Why stricter rules are essential: The interference challenge
“There are technical issues around interference—what happens if there is an incumbent operator, for instance. While there is no incumbent operator now, regulations have to be designed keeping future scenarios in mind. This is special because it’s a shareable spectrum, so we have to make a lot more rules to ensure that interferences do not occur,” a senior DoT official said on condition of anonymity.
The official added that no subsidy or government intervention is planned to offset costs. “Eventually, it’s the customer who will be affected. It may not be the same service or the same cost as telcos. Both mobile and satellite broadband deliver connectivity, but the mechanism is different. A subsidy or market intervention is not planned, because prices are expected to come down naturally over time, much like in the solar sector.”
The Telecom Regulatory Authority of India (TRAI) has proposed that satellite spectrum be assigned through administrative allocation for an initial term of five years, extendable by another two years, with operators required to pay an annual levy equivalent to 4% of their adjusted gross revenue.
Industry view: Pricing, allocation, and coexistence
Players argue that satcom pricing is already on a downward trajectory, given new satellite constellations and scale.
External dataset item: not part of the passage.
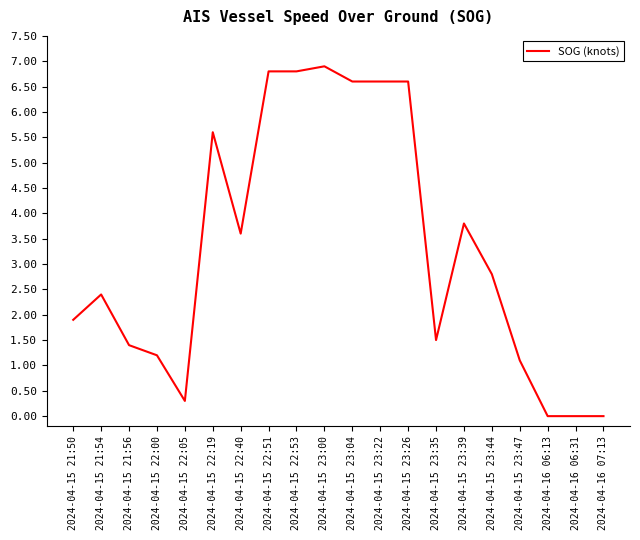

How many categories are shown in the chart?

20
“With administrative licensing now enshrined in the Telecom Act, India has sent a strong signal to investors. This clarity will accelerate deployment and bring down costs through scale. The advent of High Throughput Satellites (HTS) and NGSO constellations is fundamentally reshaping price dynamics. Over the next few years, over 150 Tbps of additional capacity will be in play, which is naturally driving down per-user costs.” Anil Prakash, Director General of the Satcom Industry Association (SIA-India) said.
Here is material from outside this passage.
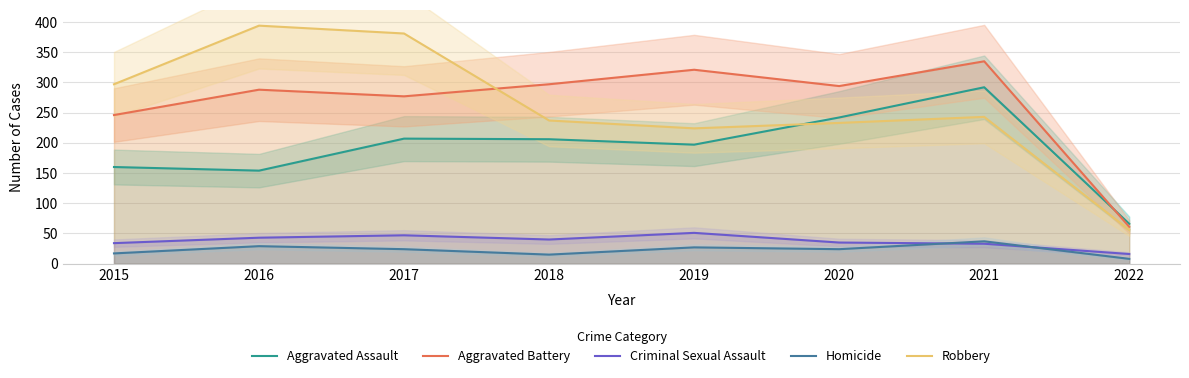

True or false: Homicide has a value of 21 at 2021.

False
Industry voices highlight that satcom and terrestrial telecom services should be seen as complementary, not competitive. Technology providers also see coexistence with telcos as a way to spread costs and improve affordability.
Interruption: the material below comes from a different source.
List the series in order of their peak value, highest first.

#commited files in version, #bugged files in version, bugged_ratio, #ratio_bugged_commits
“Any service provider, whether a major telecom operator or large cable player—will view satellite communication both as a complementary offering and as a competitor. The future is about coexistence and integration. By joining hands, telcos and satcom providers can create stronger value propositions while lowering the total cost of ownership through shared infrastructure and services.” Murali Sampath, CTO and Vice President, R&D at Alphion Corporation.